I due sassi si unirono e dalla loro unione comparì una piccola e
rotonda pietra rossa con inciso sopra uno strano simbolo.
« È la pietra del fuoco! » esclamò Aingel prendendola in mano e poi
incastonandola nel suo buco.
Una forte luce si sprigionò dalla corona. La mia gemella mi spinse via
e se la mise sulla testa.
« Elien allontanati! ».
Corsi verso Menfys e mi buttai sul suo corpo, creando uno scudo di
protezione. I draghi si accucciarono sui corpi di Mavina e Tanasir
potreggendoli con le loro ali.
« Questo è per nostro padre! » sentii urlare Aingel.
La luce fortissima investì i soldati. Il mio scudo vacillò e rischiò di
incrinarsi per via di tutto quel potere. Fremetti dalla stanchezza. Poi
l’incantesimo si diresse verso Klopius che provò a resistere ma lo
sentii urlare, un grido disumano, e poi tutto si fece silenzioso.
In quel momento la lotta per Astrakan finì.
L’usurpatore era stato sconfitto.
Vidi Aingel cadere a carponi a terra e ansimare, la corona sulla sua
testa che risplendeva.
Aiutai Menfys a rivenire e tutti ci alzammo piano.

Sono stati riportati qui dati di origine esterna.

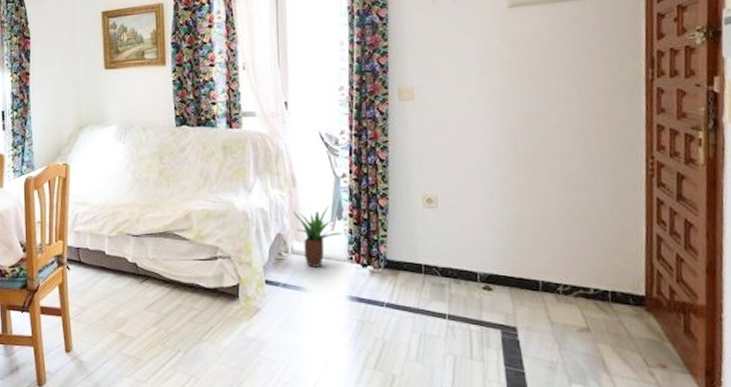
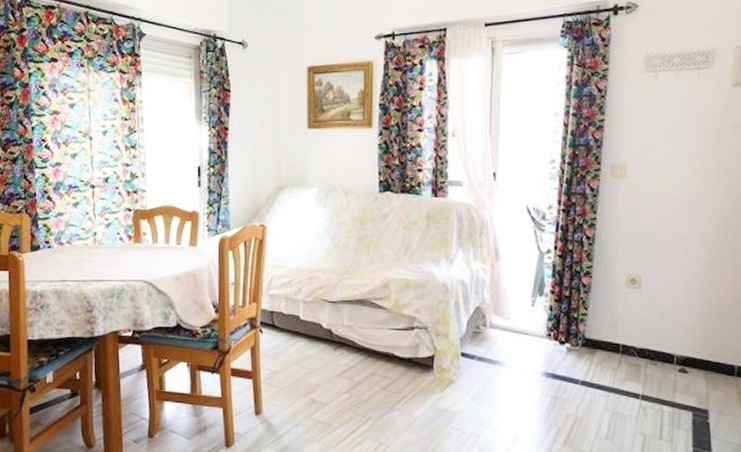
potted plant: present [293,206,343,268] -> none [494,281,543,343]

Ma uno di noi era rimasto a terra.
Tanasir corse vero Wisp e, piangendo, inizio a colpirlo cercando di
farlo di muovere: « Wisp Svegliati! Svegliati! No, no… NO! ».
Lacrime calde iniziarono a rigarmi il viso.
Wisp era morto.
Si era sacrificato per noi.
Menfys e Ogard si scambiarono un’occhiata sconvolti e pallidi, invece
Aingel aveva abbracciato Naim, come se avesse paura che anche lei se ne
andasse.
Mavina si avvicinò a Tanasir per consolarlo.
« Non puoi fare nulla per lui, Tanasir » gli disse con voce dolce,
rotta dal pianto « Adesso è uno Spirito».
All’improvviso, una luce avvolse il corpo dell’enorme drago verde e, un
attimo dopo, il drago non c’era più.
Sentimmo la sua voce rimbombare nell’aria mentre nel cielo di Astrakan
esplodeva un’aurora boreale che illuminò il castello di mille colori: «
Non dimenticate, mai ».
Tanasir, impazzito dal dolore, urlò: « Non te ne andare! ».
Ma ormai il suo drago non c’era più.